Le Franco-Suisse Barbet Schroeder, l'un des plus grands réalisateurs contemporains, revient sur le devant de la scène avec un nouveau film intitulé "Ricardo et la peinture", sorti le 22 novembre sur les écrans romands. Personnage central aux cheveux gris bouclés, regard doux comme son sourire, le peintre Ricardo Cavallo, né en Argentine en 1954, exilé en France en 1976 et qui vit depuis 2003 à Saint-Jean-du-Doigt dans l'ouest de la France, est à la fois le sujet et le co-auteur à son insu de ce long métrage.
Ce film coproduit par la RTS est une invitation à plonger dans l'histoire de la peinture, mais aussi à découvrir la vie de cet artiste qui, avec simplicité et humilité, s’est toujours engagé entièrement, jusqu'à transmettre sa passion aux enfants de son village.
"Des gens comme lui, on n'en rencontre que quatre ou cinq maximum dans une vie", expliquait Barbet Schroeder dans l'émission Vertigo du 7 août lors du Festival de Locarno, où le film était présenté en première mondiale. "J'ai toujours pensé que je voulais faire un film sur lui, car je souhaitais approcher la peinture de la même manière que lui le faisait avec moi, en m'emmenant et en me parlant dans les musées".
Peindre dans une crique
Tourné en 2022, "Ricardo et la peinture" suit le quotidien d'un artiste très discret, qui peint dans une crique des gabbros, rochers de la côte finistérienne de 350 millions d'années. Chevalet et matériel de peinture sur le dos, celui qui, enfant, dessinait "tout le temps", s'y rend presque chaque jour, lorsqu'il n'est pas dans sa cuisine partageant un repas avec des amis, à l'école de peinture associative "Blei Mor" qu'il a fondée ou plongé dans ses livres.

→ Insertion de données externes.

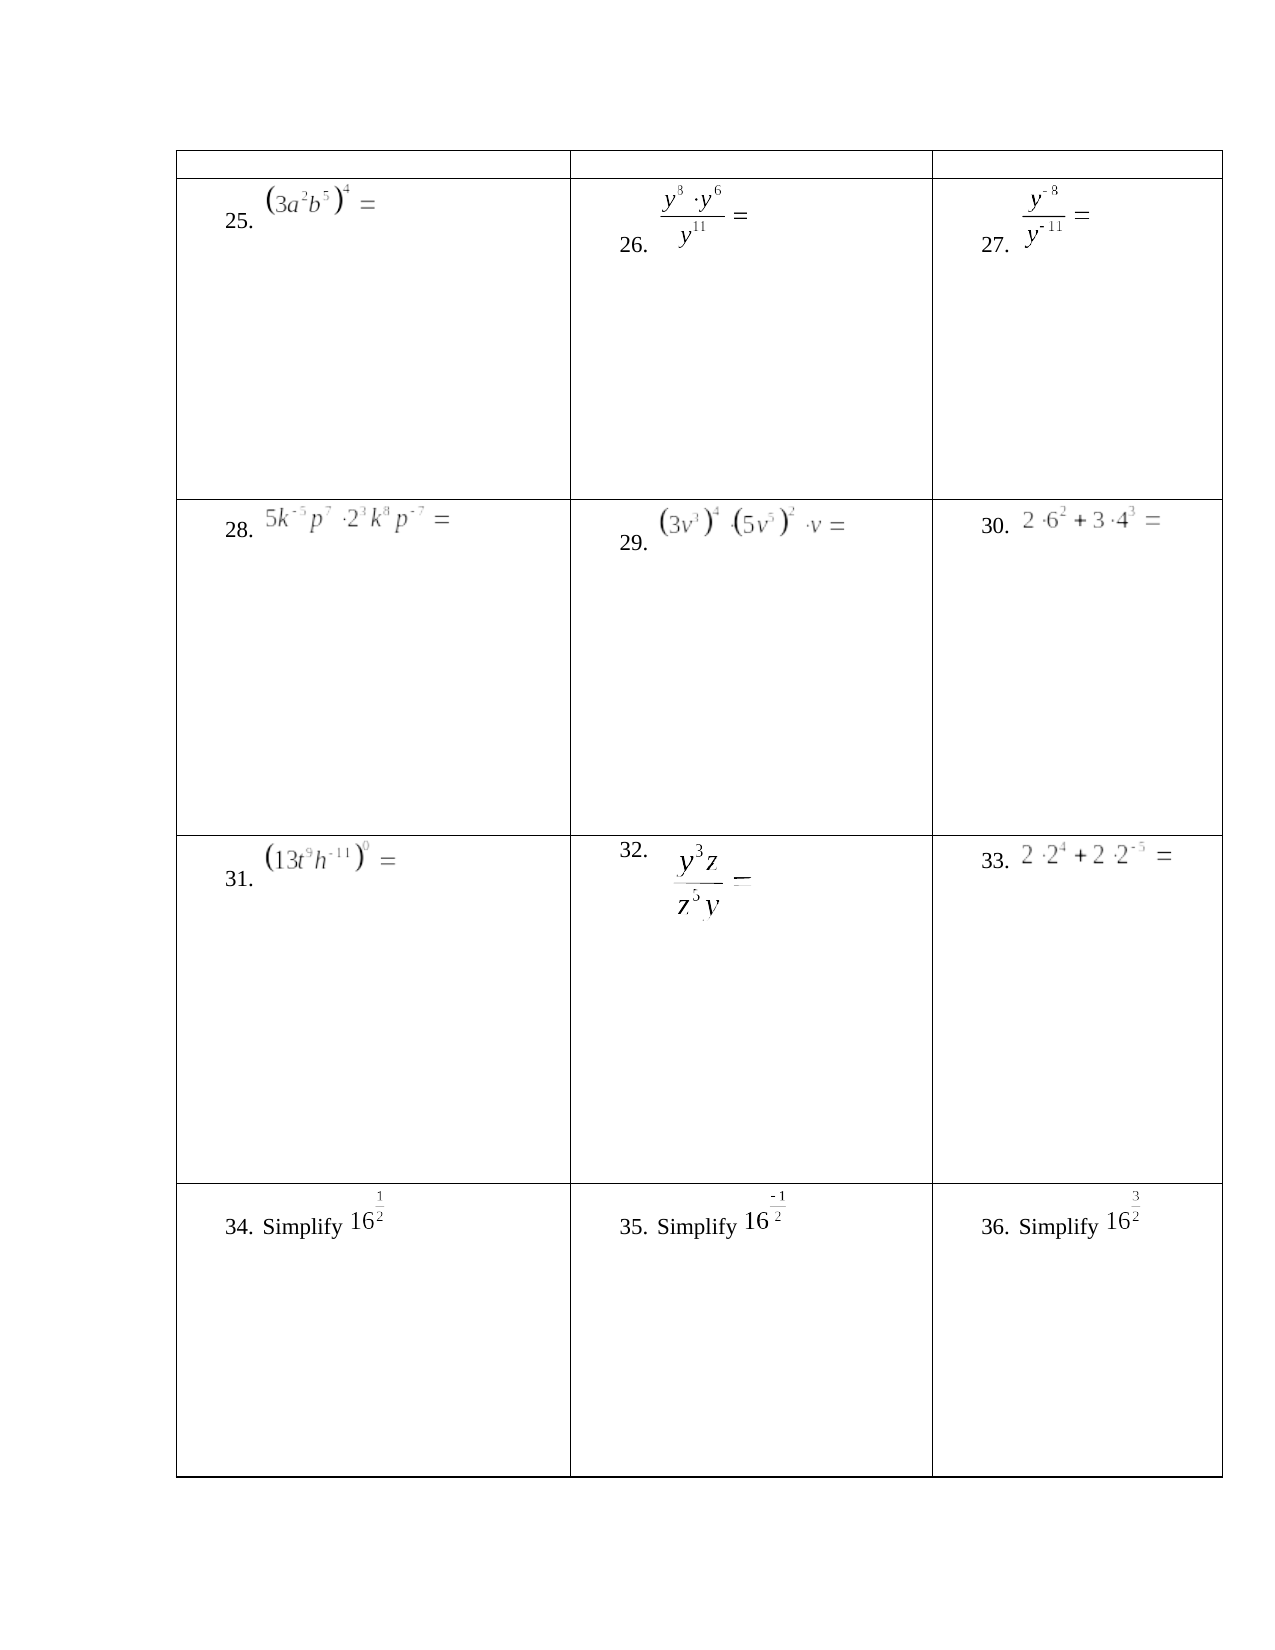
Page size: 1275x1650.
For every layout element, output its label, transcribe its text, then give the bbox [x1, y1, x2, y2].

table_cell Simplify [177, 1184, 570, 1476]
table_cell [933, 500, 1222, 835]
table_cell [933, 151, 1222, 177]
table_cell Simplify [571, 1184, 932, 1476]
table_cell [177, 151, 570, 177]
table_cell [177, 500, 570, 835]
table_cell [571, 179, 932, 499]
table_cell [933, 179, 1222, 499]
table_cell Simplify [933, 1184, 1222, 1476]
table_cell [177, 179, 570, 499]
table_cell [177, 836, 570, 1183]
table_cell [571, 500, 932, 835]
table_cell [571, 151, 932, 177]
table_cell [571, 836, 932, 1183]
table_cell [933, 836, 1222, 1183]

Le spectateur "entre" dans ses tableaux monumentaux composés de petites "plaques" comme un puzzle, qu'il retravaille au long cours en extérieur. On découvre ses tableaux, exposés à ses débuts à Paris et New York, dans le Finistère et dans la chambre de bonne qui lui servait d'atelier à Neuilly-sur-Seine, à son arrivée en France. Un dialogue simple, entrecoupé de silences, guide le spectateur à travers l'histoire de l'art, au fil d'un récit parlant des découvertes du peintre et de ses modèles, Vélasquez, Delacroix ou les "portraits du Fayoum", plus anciens portraits peints sur bois et lin datant de l'Antiquité.
L'art comme un retour aux sources
Plus de quarante ans après "Barfly", consacré à son ami, le romancier américain Charles Bukowski, le cinéaste iconoclaste a choisi de filmer un autre ami, son alter ego Ricardo. Barbet Schroeder l'a rencontré au début des années 1980 à Paris grâce à son "père spirituel", Karl Flinker, prestigieux galeriste. Pour le réalisateur, l’amour de l’art est comme un retour aux origines.

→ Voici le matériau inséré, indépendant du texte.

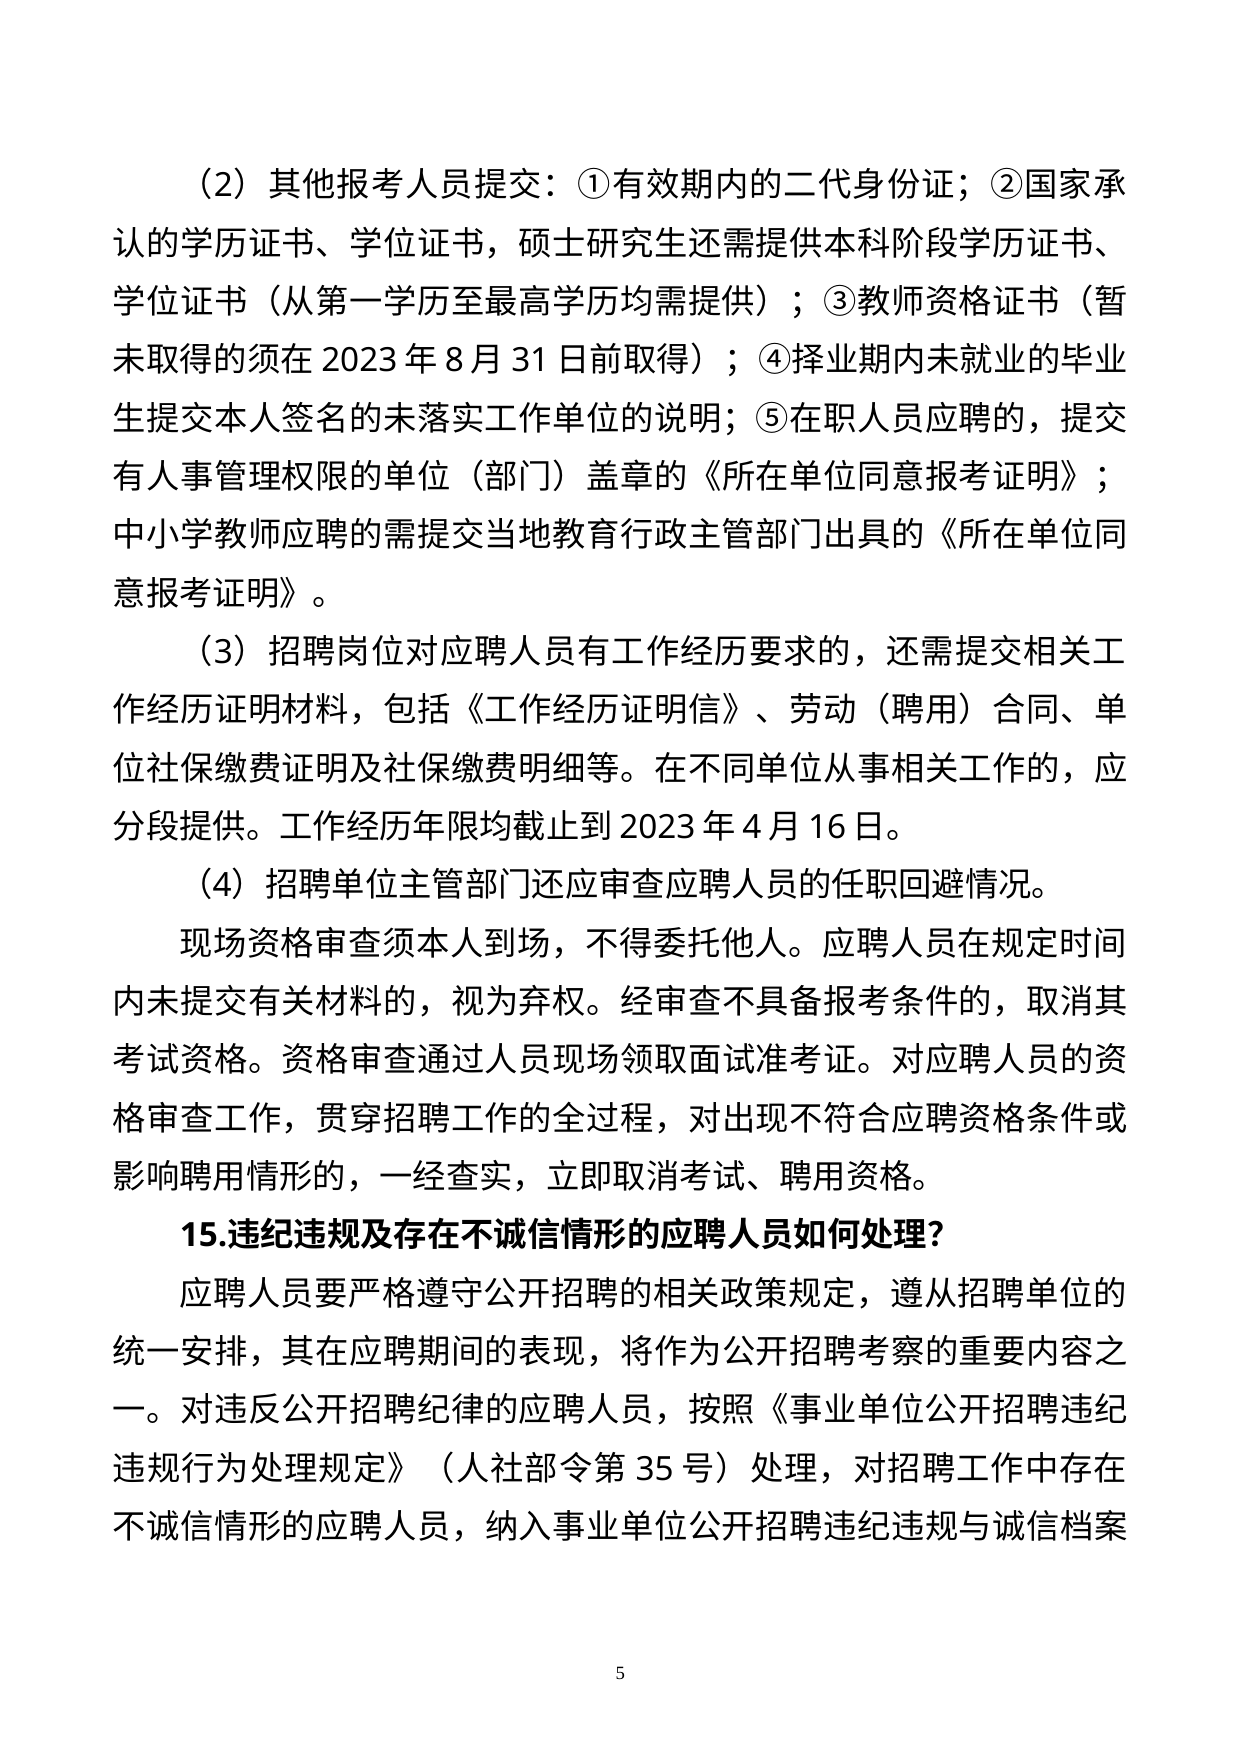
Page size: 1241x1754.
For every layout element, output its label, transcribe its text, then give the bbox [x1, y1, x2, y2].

text （3）招聘岗位对应聘人员有工作经历要求的，还需提交相关工作经历证明材料，包括《工作经历证明信》、劳动（聘用）合同、单位社保缴费证明及社保缴费明细等。在不同单位从事相关工作的，应分段提供。工作经历年限均截止到2023年4月16日。 [112, 617, 1128, 850]
text 15.违纪违规及存在不诚信情形的应聘人员如何处理？ [112, 1200, 1128, 1258]
text （2）其他报考人员提交：①有效期内的二代身份证；②国家承认的学历证书、学位证书，硕士研究生还需提供本科阶段学历证书、学位证书（从第一学历至最高学历均需提供）；③教师资格证书（暂未取得的须在2023年8月31日前取得）；④择业期内未就业的毕业生提交本人签名的未落实工作单位的说明；⑤在职人员应聘的，提交有人事管理权限的单位（部门）盖章的《所在单位同意报考证明》；中小学教师应聘的需提交当地教育行政主管部门出具的《所在单位同意报考证明》。 [112, 150, 1128, 617]
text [112, 1258, 1128, 1550]
text 现场资格审查须本人到场，不得委托他人。应聘人员在规定时间内未提交有关材料的，视为弃权。经审查不具备报考条件的，取消其考试资格。资格审查通过人员现场领取面试准考证。对应聘人员的资格审查工作，贯穿招聘工作的全过程，对出现不符合应聘资格条件或影响聘用情形的，一经查实，立即取消考试、聘用资格。 [112, 908, 1128, 1200]
text （4）招聘单位主管部门还应审查应聘人员的任职回避情况。 [112, 850, 1128, 908]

"Quand j'avais onze ans, je passais mes journées au Louvre, explique Barbet Schroeder au 19h30 du 24 novembre. Ma mère cherchait une école et un endroit pour habiter à Paris. Elle me mettait avec ma soeur au Louvre en disant: 'à telle heure, je repasse vous prendre'. Mais j'avais une connaissance enfantine. Et quand j'ai voyagé avec Ricardo, j'ai découvert complètement autre chose. C'était l'une des raisons de mon émerveillement".
Sorti il y a quelques jours, "Ricardo et la peinture" est un film lumineux et fabuleux sur l’art et l’amitié. Il pourrait bien être le dernier de l’immense Barbet Schroeder, aujourd'hui âgé de 82 ans.
Sujet TV: Julie Evard
Adaptation web: Melissa Härtel avec agences
"Ricardo et la peinture" de Barbet Schroeder. A voir dans les salles romandes depuis le 22 novembre 2023.
Une rétrospective Schroeder à la Cinémathèque française de Paris
Du 19 novembre au 13 décembre 2023, la Cinémathèque française consacre une grande rétrospective au réalisateur Barbet Schroeder et à sa filmographie fascinante, faite d’expérimentations esthétiques, de films hollywoodiens, de documentaires, ou encore de séries, dont l'un des épisodes de "Mad Men".
De "More" (1969), son premier film avec son couple d'amants tragique au "Vénérable W." sorti en 2016, l'institution parisienne propose une quinzaine de longs métrages de ce compagnon de route de la Nouvelle Vague, cofondateur avec Eric Rohmer des Films du Losange en 1962. Plusieurs films sont présentés par Barbet Schroeder lui-même.